After his team fell to the New York Knicks, Nash told media “I can see some light at the end of the tunnel” but admitted that playing at the level he wants to might take some time even after he’s in uniform.
“All I can do is fight every day to get better, put myself through some of those painful workouts and hopefully this thing heals and I can get in shape sooner rather than later,” he said.
Nash also hinted at one of the Lakers’ fears – that his return might not be the magic solution everyone’s been waiting for.
“Hopefully I can help, but for me I just feel for my teammates. It’s been a tough year,” he said. “Hopefully we can get our guys back and we can all pitch in and make us a little better. But I still think there’s a lot of growing to do for this team regardless of who’s in or out of the lineup.”
Of the remaining point guards, Morris hasn’t contributed much beside a 15-point quarter against the Philadelphia 76ers on Sunday, and Duhon has had mixed results. Duhon blamed a recent loss to the Utah Jazz, another lower-ranked team, on the Lakers’ defense – not offensive elements.
“We have the talent. We’re going to score. We just don’t play defense,” he said. “Until we do, nothing’s going to change.”
D’Antoni’s lack of emphasis on defense was, in fact, the criticism from Johnson and others that overshadowed concerns that his system might not suit the older, slower Lakers.
While the team is averaging more points per game – 103.1 under D’Antoni versus 97.8 under Brown – they are also allowing their opponents to score more. They limited opponents to 95.2 points under Brown, but have given up at least 100 in nine of D’Antoni’s 15 games so far.

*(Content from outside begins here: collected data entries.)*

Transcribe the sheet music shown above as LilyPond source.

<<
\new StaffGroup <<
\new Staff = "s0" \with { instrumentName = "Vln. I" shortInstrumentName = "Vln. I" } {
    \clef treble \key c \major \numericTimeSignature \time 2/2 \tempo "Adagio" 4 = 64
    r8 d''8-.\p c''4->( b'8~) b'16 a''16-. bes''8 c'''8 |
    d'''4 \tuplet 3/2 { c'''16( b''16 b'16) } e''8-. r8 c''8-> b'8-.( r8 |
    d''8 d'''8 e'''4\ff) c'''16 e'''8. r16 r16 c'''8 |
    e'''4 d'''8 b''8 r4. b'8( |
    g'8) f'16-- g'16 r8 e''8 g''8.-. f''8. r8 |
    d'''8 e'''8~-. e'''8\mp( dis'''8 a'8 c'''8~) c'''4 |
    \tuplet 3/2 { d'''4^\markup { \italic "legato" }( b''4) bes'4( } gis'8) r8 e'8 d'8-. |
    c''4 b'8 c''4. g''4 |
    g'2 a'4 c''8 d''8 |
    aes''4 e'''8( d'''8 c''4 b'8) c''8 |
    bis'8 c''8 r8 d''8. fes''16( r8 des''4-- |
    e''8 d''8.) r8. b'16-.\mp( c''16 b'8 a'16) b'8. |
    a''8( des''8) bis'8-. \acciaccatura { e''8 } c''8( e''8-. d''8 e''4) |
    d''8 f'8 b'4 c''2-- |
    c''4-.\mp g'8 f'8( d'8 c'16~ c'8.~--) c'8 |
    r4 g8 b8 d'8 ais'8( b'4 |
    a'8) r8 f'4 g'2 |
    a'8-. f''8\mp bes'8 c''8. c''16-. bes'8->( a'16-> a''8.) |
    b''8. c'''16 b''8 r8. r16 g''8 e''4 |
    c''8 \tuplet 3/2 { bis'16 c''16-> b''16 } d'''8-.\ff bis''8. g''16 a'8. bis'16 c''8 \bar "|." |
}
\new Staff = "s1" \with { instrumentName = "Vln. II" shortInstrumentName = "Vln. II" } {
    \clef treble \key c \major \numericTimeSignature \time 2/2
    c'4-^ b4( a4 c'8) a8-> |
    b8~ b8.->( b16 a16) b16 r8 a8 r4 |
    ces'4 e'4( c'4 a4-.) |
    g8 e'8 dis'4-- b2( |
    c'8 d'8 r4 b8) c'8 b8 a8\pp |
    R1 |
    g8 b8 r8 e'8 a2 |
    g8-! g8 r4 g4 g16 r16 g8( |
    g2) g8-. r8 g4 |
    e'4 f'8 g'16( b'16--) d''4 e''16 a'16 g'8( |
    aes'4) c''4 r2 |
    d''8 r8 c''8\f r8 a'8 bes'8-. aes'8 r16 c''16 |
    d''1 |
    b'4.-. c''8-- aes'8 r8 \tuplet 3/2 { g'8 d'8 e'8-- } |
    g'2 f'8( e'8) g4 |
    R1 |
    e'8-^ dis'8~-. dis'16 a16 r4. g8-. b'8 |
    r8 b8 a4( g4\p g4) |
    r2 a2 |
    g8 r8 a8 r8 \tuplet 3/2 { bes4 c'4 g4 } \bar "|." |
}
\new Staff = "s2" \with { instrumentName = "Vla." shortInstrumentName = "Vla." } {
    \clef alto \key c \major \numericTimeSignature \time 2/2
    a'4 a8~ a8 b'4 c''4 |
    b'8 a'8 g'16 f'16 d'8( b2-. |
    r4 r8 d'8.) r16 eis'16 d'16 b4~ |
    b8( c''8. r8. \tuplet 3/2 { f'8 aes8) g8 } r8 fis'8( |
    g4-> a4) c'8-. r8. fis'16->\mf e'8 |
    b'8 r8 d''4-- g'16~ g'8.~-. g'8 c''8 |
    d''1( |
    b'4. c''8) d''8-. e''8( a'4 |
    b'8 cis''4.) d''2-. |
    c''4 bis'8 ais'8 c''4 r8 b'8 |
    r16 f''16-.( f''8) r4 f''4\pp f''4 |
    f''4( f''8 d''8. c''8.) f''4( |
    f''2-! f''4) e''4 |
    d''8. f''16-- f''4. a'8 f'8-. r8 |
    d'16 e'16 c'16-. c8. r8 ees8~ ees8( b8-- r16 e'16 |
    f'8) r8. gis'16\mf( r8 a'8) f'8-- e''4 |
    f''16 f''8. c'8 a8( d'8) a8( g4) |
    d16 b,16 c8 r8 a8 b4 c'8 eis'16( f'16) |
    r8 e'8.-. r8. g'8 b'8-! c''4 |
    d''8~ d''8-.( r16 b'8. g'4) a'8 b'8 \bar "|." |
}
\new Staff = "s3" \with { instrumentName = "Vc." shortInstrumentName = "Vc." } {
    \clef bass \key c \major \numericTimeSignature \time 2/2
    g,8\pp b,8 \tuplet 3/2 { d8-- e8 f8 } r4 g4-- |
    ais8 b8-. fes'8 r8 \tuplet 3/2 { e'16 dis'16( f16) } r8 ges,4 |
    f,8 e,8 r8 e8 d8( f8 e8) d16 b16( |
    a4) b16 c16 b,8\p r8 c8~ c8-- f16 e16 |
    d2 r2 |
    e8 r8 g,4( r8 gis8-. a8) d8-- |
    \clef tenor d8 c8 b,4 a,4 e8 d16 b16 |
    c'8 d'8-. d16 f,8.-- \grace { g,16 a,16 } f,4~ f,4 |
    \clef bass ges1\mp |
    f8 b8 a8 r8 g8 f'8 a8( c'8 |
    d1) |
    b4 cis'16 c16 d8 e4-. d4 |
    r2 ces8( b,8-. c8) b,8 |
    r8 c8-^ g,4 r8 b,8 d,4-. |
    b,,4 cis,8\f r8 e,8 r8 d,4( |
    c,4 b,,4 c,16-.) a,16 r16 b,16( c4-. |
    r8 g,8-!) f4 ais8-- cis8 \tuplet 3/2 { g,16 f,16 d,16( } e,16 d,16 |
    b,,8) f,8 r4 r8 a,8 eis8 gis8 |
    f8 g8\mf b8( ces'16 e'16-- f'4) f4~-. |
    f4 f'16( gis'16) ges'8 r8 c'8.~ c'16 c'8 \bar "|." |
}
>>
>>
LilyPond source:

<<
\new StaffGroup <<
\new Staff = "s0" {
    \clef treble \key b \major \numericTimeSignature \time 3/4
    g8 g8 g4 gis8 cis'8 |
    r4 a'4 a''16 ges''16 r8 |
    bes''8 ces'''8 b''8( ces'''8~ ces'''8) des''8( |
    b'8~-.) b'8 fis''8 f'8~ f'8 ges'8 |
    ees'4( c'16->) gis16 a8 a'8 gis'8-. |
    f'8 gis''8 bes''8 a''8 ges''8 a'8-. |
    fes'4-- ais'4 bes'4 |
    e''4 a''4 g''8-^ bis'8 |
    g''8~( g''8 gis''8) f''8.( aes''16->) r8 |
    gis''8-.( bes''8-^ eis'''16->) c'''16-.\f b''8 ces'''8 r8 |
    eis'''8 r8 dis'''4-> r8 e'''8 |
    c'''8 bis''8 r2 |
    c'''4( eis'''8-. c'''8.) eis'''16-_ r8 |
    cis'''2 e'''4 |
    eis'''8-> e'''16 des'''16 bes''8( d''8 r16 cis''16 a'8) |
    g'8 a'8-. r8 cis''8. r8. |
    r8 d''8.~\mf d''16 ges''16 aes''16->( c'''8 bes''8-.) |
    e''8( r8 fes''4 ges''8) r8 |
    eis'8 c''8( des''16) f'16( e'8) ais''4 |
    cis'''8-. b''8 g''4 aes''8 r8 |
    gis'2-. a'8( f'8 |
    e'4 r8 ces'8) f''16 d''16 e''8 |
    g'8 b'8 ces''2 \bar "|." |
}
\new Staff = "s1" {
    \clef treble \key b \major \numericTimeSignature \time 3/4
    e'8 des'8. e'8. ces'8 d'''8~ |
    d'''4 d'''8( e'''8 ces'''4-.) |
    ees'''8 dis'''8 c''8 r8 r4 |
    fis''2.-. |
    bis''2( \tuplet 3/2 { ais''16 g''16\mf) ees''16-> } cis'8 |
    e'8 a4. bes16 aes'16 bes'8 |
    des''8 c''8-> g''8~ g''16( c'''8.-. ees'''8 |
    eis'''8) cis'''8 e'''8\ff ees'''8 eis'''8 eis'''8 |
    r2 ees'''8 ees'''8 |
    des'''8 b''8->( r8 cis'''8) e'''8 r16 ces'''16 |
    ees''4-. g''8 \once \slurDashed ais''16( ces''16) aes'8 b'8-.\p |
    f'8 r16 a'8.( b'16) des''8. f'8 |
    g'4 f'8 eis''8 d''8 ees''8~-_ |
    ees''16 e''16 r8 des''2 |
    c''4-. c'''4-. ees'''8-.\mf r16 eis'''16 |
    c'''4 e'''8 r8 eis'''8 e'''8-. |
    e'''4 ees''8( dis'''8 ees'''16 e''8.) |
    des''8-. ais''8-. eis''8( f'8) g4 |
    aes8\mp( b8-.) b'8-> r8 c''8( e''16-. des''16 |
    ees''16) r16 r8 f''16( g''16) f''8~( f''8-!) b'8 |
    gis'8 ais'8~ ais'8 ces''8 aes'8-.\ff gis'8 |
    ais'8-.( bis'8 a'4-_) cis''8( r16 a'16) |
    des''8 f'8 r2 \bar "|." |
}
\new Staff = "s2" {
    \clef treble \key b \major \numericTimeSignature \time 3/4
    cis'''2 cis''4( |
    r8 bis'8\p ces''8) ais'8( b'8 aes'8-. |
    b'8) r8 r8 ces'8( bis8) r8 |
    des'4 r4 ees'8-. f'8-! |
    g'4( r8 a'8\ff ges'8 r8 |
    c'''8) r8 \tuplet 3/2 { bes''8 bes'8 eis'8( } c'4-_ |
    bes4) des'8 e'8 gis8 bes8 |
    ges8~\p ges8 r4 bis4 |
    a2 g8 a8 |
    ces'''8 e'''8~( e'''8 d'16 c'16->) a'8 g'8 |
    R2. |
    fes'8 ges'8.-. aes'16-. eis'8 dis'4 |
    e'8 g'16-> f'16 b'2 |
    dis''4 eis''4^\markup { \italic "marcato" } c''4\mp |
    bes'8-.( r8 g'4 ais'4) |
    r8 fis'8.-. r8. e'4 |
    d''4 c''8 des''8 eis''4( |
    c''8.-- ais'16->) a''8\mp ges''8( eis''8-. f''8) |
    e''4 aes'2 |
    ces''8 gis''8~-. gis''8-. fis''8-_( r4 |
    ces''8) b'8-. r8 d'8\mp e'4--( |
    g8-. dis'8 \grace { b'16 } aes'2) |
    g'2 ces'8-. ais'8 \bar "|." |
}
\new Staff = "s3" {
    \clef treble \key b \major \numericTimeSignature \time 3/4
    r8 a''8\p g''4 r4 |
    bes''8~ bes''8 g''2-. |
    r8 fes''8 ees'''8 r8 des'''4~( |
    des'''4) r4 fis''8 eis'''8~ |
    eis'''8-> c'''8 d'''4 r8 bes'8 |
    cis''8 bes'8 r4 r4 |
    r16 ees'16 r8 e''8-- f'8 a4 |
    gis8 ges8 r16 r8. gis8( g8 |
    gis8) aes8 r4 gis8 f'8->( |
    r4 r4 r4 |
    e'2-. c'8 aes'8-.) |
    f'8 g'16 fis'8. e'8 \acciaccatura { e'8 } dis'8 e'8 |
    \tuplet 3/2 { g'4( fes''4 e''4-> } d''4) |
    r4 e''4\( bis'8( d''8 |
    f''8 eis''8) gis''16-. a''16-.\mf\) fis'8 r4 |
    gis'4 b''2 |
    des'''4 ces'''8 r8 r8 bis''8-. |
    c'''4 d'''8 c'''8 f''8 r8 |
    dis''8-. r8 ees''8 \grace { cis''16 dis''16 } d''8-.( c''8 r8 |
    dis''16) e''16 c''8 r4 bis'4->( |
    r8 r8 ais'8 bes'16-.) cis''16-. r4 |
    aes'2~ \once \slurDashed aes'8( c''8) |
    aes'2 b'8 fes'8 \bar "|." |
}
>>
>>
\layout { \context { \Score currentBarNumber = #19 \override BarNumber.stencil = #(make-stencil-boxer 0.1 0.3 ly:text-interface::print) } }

“When Nash comes back” may be D’Antoni’s go-to answer, but he’s not turning a blind eye to the lacking defense.
“It won’t cure everything but it’ll help,” he said of Nash’s return. “But at that point, if it doesn’t cure some stuff, then we’re going to need to have some heart-to-hearts and we need to understand what’s going on. If he can’t run it, then we’ve got some problems.”
With the Lakers under .500 and 12th in the Western Conference a quarter of the season through, one thing is certain – Lakers fans are tired of excuses.